In our first week of class, we were required to write a piece featuring a female protagonist. It was important to pay attention to voice and identity because so often we can reveal what we want known through interactions and what is left unsaid rather than directly coming out and speaking it over the character. Here is an excerpt of what I wrote for class. Hope you enjoy it!
Once upon a time there was a girl who dreamed. She didn’t dream of flying or being free or other happy things. Instead, she dreamed of faces she had never seen, of people facing challenges that she had never heard of, obstacles that she didn’t understand. Sometimes they won and sometimes they lost and she watched it all play out in her head in black and white.
The first time she told her parents about her dreams, they encouraged her to forget them. The daughter of an innkeeper shouldn’t be bothering herself with such fantasies, they would tell her. Get on with your chores. While the dreams became more regular, her confessions of them became less frequent until she stopped sharing them all together. Her parents were relieved, believing the dreams to have stopped, as they had hoped for. Her friends wondered why she didn’t wish the faces away, or take something to help her sleep a dreamless sleep. Why did she care what happened to strangers she would never know? And so she soon ceased to confide in them as well. No one, it seemed, could understand how she felt.

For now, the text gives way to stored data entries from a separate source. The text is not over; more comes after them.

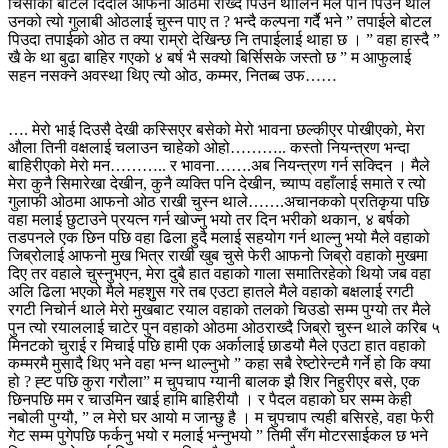
चिसोको बोटल दिदीले आफनो ओठमा राख्दै पिउन थालिन मैले पनि पिउन थाले
उनको त्यो गुलाबी ओठलाई चुस्न पाए त ? भन्दै कल्पना गर्दै भने ” तपाईले बोटल
पिउदा तपाईको ओठ त क्या राम्रो देखिन्छ नि तपाईलाई थाहा छ । ” वहा हास्दै ”
खै के था बुढा बाहिर गएको ४ बर्ष भै सक्यो बिर्सिसके जस्तो छ ” म आफुलाई
सहन नसक्ने अवस्था थिए त्यो ओठ, कम्मर, नितब्ब उफ……
…. मेरो भाई दिउसै देखी कस्सिएर बसेको मेरो भावना छल्कीएर पोखीएको, मेरा
औला तिनी वक्षलाई चलाउन चाहेको ओहो……….. कस्तो नियन्त्रण भन्दा
बाहिरीएको मेरो मन……….. र भावना…….अब नियन्त्रण गर्न सक्दिन । मैले
मेरा कुनै सिमारेखा देखीन, कुनै व्यक्ति पनि देखीन, च्याप्प वहाँलाई समाते र त्यो
गुलाफी ओठमा आफनो ओठ राखी चुस्न थाले…….अचानकको प्रतिकृया पछि
वहा मलाई छुटाउने प्रयत्न गर्न खोज्नु भयो तर दिन भरीको थकान, ४ बर्षको
तडपनले एक छिन पछि वहा ढिला हुदै मलाई सहयोग गर्न थाल्नु भयो मैले वहाको
जिब्रोलाई आफनो मुख भित्र राखी खुब चुसे फेरी आफनो जिब्रो वहाको मुखमा
दिए तर वहाले चुस्नुभएन, मेरा दुबै हात वहाको गाला समातिरहेको थियो जब वहा
अलि ढिला भएको मैले महशुुस गरे तब एउटा हातले मैले वहाको बक्षलाई रगटी
रगटी निचोर्न थाले मेरो मुखबाट रयाल वहाको तलको चिउडो सम्म पुग्यो तर मैले
पुन त्यो रयाललाई चाटेर पुन वहाको ओठमा ओठराख्दै जिब्रो चुस्न थाले करिब ५
मिनटको चुराई र मिचाई पछि हामी एक अर्कालाई छाडयौ मैले एउटा हात वहाको
कम्मरमै मुसादै थिए भने वहा भन्न थाल्नुभो ” कहा सबै रेष्टोरेन्टमै गर्ने हो कि क्या
हो ? ह्ट पछि कुरा गरौला” म चुपचाप ग्यानी बालक झै शिर निहुरीएर बसे, एक
छिनपछि मम र चाउमिन खाई हामि बाहिरीयौ । र पैदल वहाको घर सम्म केही
नबोली पुग्यौ, ” ल मेरो घर आयो म जान्छु है । म चुपचाप त्यही बसिरहे, वहा फेरी
गेट सम्म पुगेपछि फर्कनु भयो र मलाई भन्नुभयो ” तिमी सँग मोटरसाईकल छ भने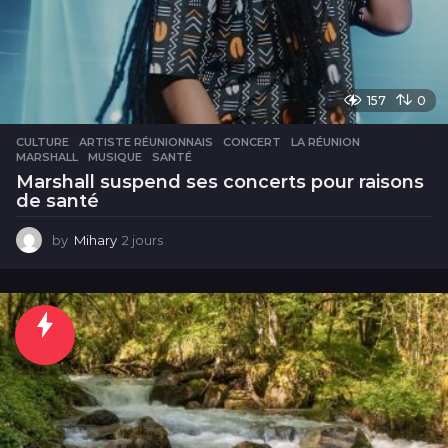
157
0
CULTURE
ARTISTE RÉUNIONNAIS
,
CONCERT
,
LA RÉUNION
,
MARSHALL
,
MUSIQUE
,
SANTÉ
Marshall suspend ses concerts pour raisons
de santé
by
Mihary
2 jours
2
j
o
u
r
s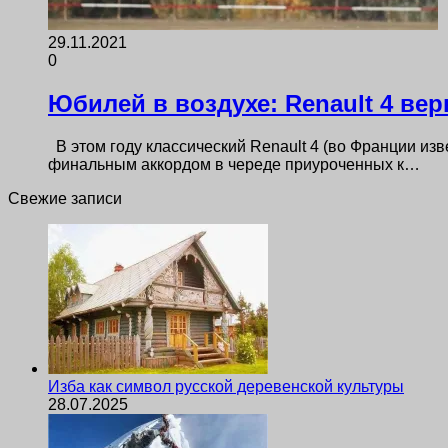
29.11.2021
0
Юбилей в воздухе: Renault 4 ве
В этом году классический Renault 4 (во Франции изве
финальным аккордом в череде приуроченных к…
Свежие записи
Изба как символ русской деревенской культуры
28.07.2025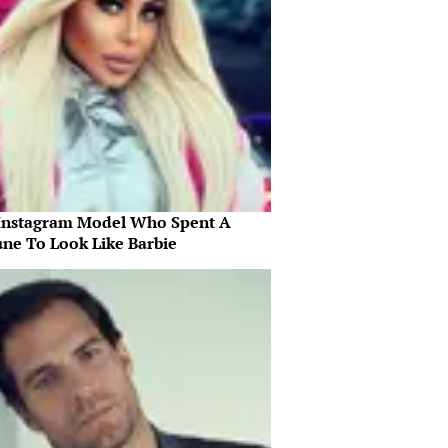
Instagram Model Who Spent A
une To Look Like Barbie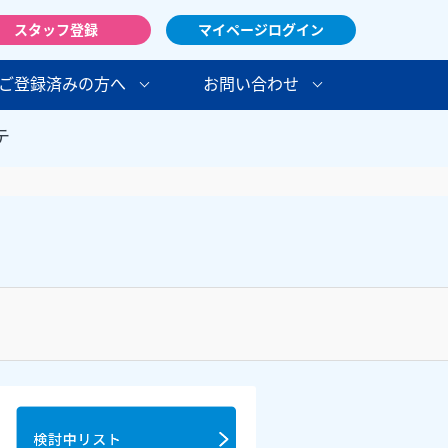
スタッフ登録
マイページログイン
ご登録済みの方へ
お問い合わせ
テ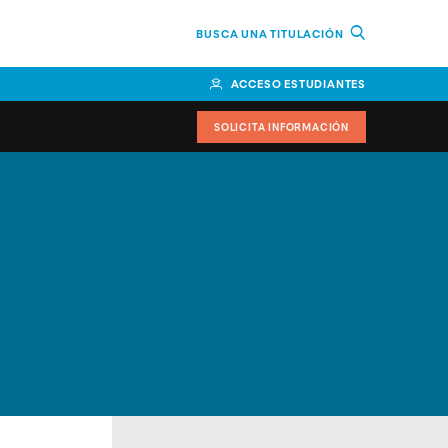
BUSCA UNA TITULACIÓN
ACCESO ESTUDIANTES
SOLICITA INFORMACIÓN
cimiento
iversitarias y ayudas
IR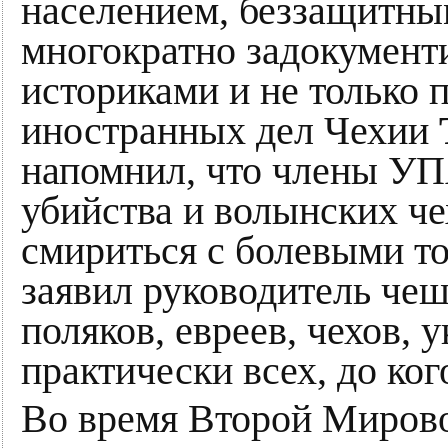
населением, беззащитны
многократно задокумент
историками и не только
иностранных дел Чехии
напомнил, что члены У
убийства и волынских че
смириться с болевыми т
заявил руководитель че
поляков, евреев, чехов, 
практически всех, до ког
Во время Второй Миров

Because the girl had come to love her dreams and the people she saw there. She kept a sketchbook of their faces under her mattress; a testament to their struggles, a memorial of their outcomes. She rejoiced when the strangers were victorious and she wept when they were overcome. She felt as if she were taking part in the drama of a life that was bigger and more meaningful than the one she lived out in her small village. And her life was more exciting than most since all the strangers that visited their hamlet had to pass through her father’s inn. Even the travelers from across the lake were not as exotic as the people from her dreams.
Until one day, when the face in her dream was a familiar one. And the obstacle, which seemed so trivial, was not overcome. The girl awoke in a panic, tangled in her sheets, her face wet with tears. She felt that she must tell the blacksmith’s wife what she had seen, but was unsure of how to go about it. She was distraught. For days she prayed for a happy ending, tried to convince herself she’d seen the wrong ending. But each time she looked at her sketchbook she knew it was only a matter of time. She wrote a letter and then another and another and then burned them all and finally went to seek the counsel of her mother.
Her mother seemed deeply bothered by their conversation, refusing even to look the girl in the eyes while she pleaded for help regarding the best approach. She offered no comfort or counsel and, as the days passed, seemed to avoid the girl altogether. Even during the funeral, she still refused to meet the girl’s eyes and the two became like strangers.